Steam Cleaning vs Dry Carpet Cleaning
Why is Steam-Cleaning Still the Best Method to Clean Your Carpet?
The Myths of Dry Carpet Cleaning Debunked!
There is a reason that the vast majority of carpet manufacturers recommend that you have your carpet steam-cleaned by professional every 6-12 months,
depending on how heavily your carpet is trafficked. That is because by using the hot water extraction system, you ensure that not only dirt and debris is removed from your carpet, but that cleaning residue is removed as well.
Steam cleaning works by first pre-treating the carpet to loosen dirt and debris. Then, the technician will use a super high-pressure (up to 250 psi) wand that forces very hot water (over 200 degrees fahrenheit, so it is practically “steam”) down into the carpet, and will alternate this action with immediately vacuuming out the steamy water and debris that has been loosened by the pre-treatment.

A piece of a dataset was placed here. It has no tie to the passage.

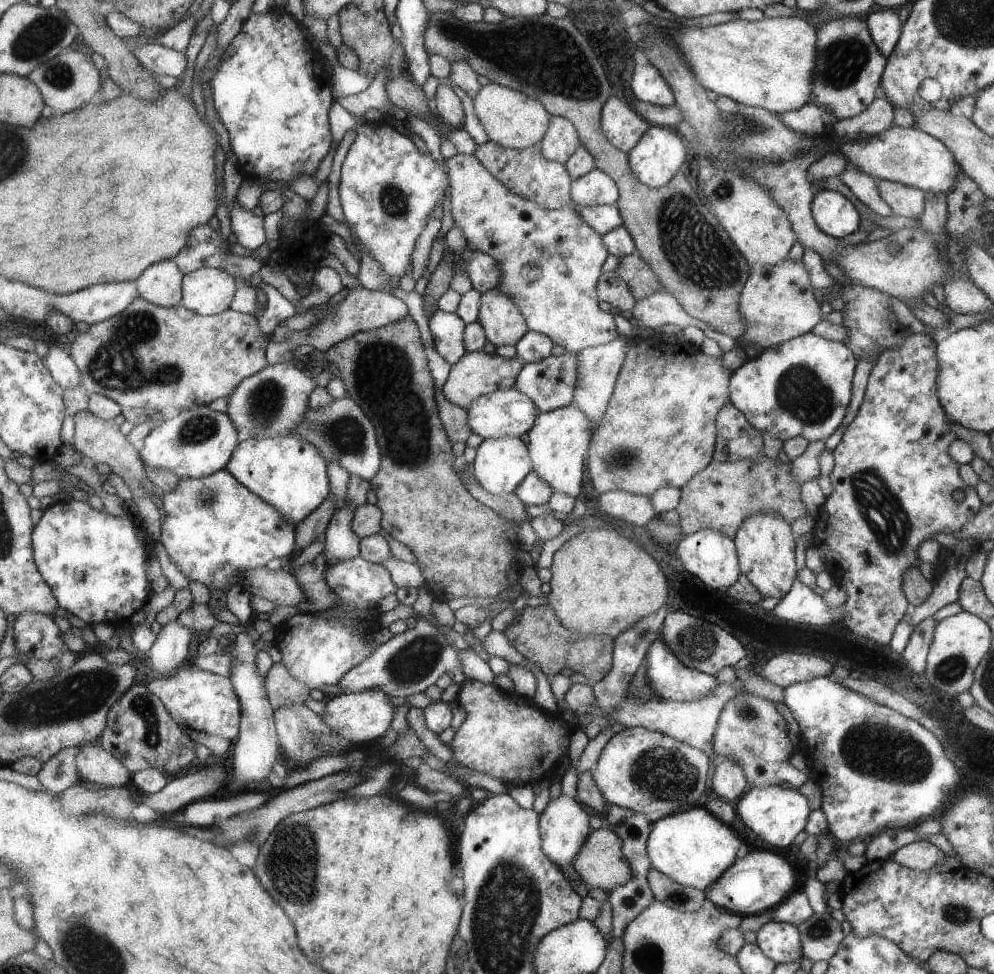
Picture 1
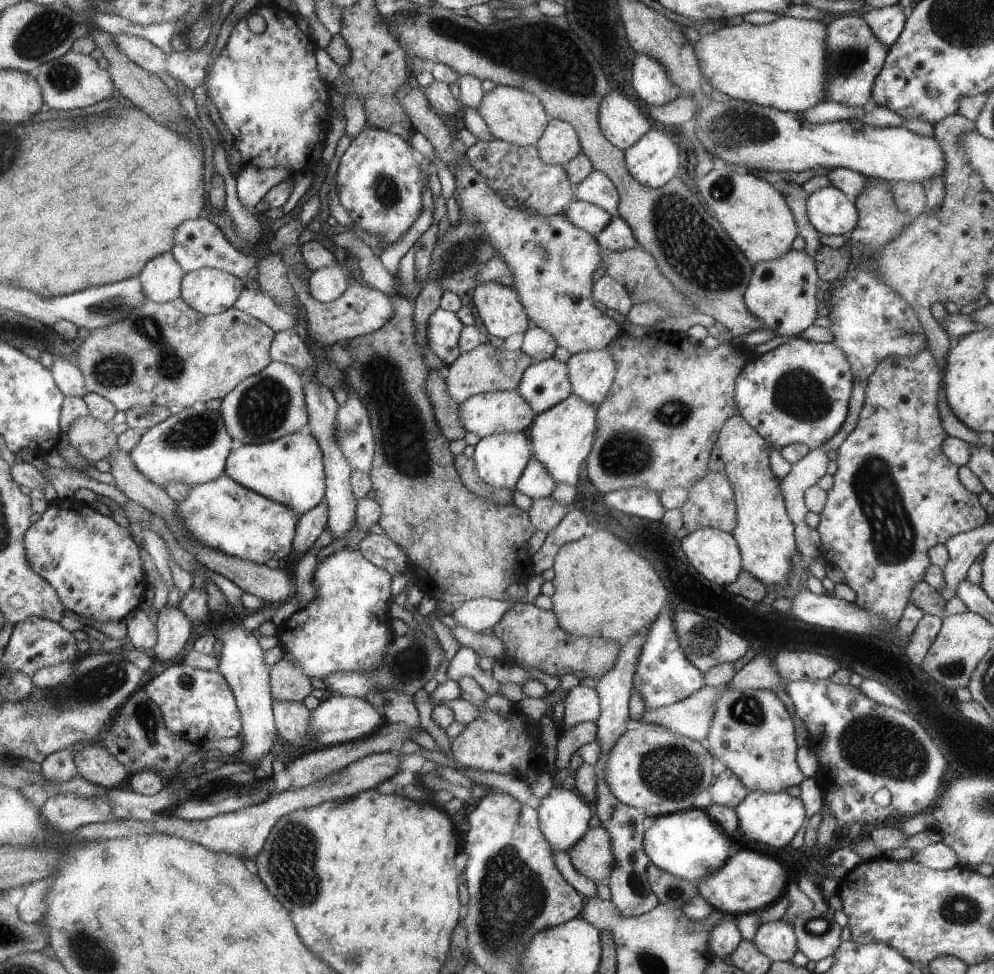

The most powerful equipment on the market are truck-mounted extraction systems, and you should look for a company who offers this. It is the most effective method for removing allergens, harmful tobacco residue, bacteria, dust, fungus, and of course dirt and debris that may be living in your carpet.
The next best thing is “portable extraction,” where a large portable hot water extraction unit is used to perform the service. While these are not quite as powerful as the truck-mounted units, they are VERY effective, and a great alternative to dry cleaning when you live in a high-rise or condo that cannot be accessed with a truck-mounted unit.
This is the reason why most carpet manufacturers require proof of steam-cleaning to maintain your warranty – because cleaning residue and debris can actually work as miniature claws and break down the fiber of your carpet!
Dry Carpet Cleaning companies cite supposed “risks” of steam-cleaning as: mold or mildew growth, carpet shrinkage or warping, or other damage such as split seams.
However, there is no research to back up such claims. In fact, research show quite the opposite – that dry-cleaning is far more likely to damage your carpet in the long run than the manufacturer-recommended steam-cleaning method.
Risks of carpet damage only arise when, like in any industry, you choose the “cheapo” carpet-cleaners, who are under-experienced, disreputable, and who skimp on the quality of their equipment and personnel. That will never happen at Mr. Steam! One look at our reviews will demonstrate that.
Dry Carpet Cleaners often try to sell you on the fact that you do not have to wait for your carpet to dry if you use their services, but the truth is that if you use a reputable company will the best available equipment, drying time is almost never more than a few hours. That is a small price to pay for the most effective cleaning process, especially since you can still walk on the carpet when it is damp – just make sure your shoes are clean!
The reality of Dry Carpet Cleaning is that they cannot effectively remove residue from your carpet. There are typically two methods Dry Carpet Cleaners use, and both are ineffective:
Bonnet system – This method “works” by pre-spraying the carpet with a chemical solution, much like steam cleaning. BUT, the difference is that the solution is supposedly removed when the bonnet buffers with carpet and “picks up the debris.” Would you try to remove a cleaning solution from your carpet by rubbing it a dry towel? I didn’t think so. Without first dissolving the solution with hot water, and then vacuuming it, like the steam-cleaning method, it is IMPOSSIBLE to extract the dirt and debris. This method does not even use a vacuum, so the amount of residue left on your carpet is very high.
Dry-Compound System – This method supposedly “works” by sprinkling a damp powder on the carpet, and then vacuuming it out. The “magic” powder is somehow supposed to catch all the dirt before being removed. The first problem is that the dirt doesn’t always (read: rarely) attach. The second problem is that this method will leave a lot of residue on your carpet, since the powder is not dissolved by hot water (and thus much more easily extracted by powerful suction).
Dry Shampoo Method – This is my favorite. The cleaner will spray a carpet shampoo onto your carpet, wait for it to DRY, and only then try to remove it with a dry vacuum. Imagine using that method on your hair, or your clothes, and see how much residue you are left with.
ALL THREE systems leave significant residue on your carpet, and thus actually reduce the lifetime of your carpet! Do not be tempted by lower prices or “convenience” – it will cost you more time and money in the long-run.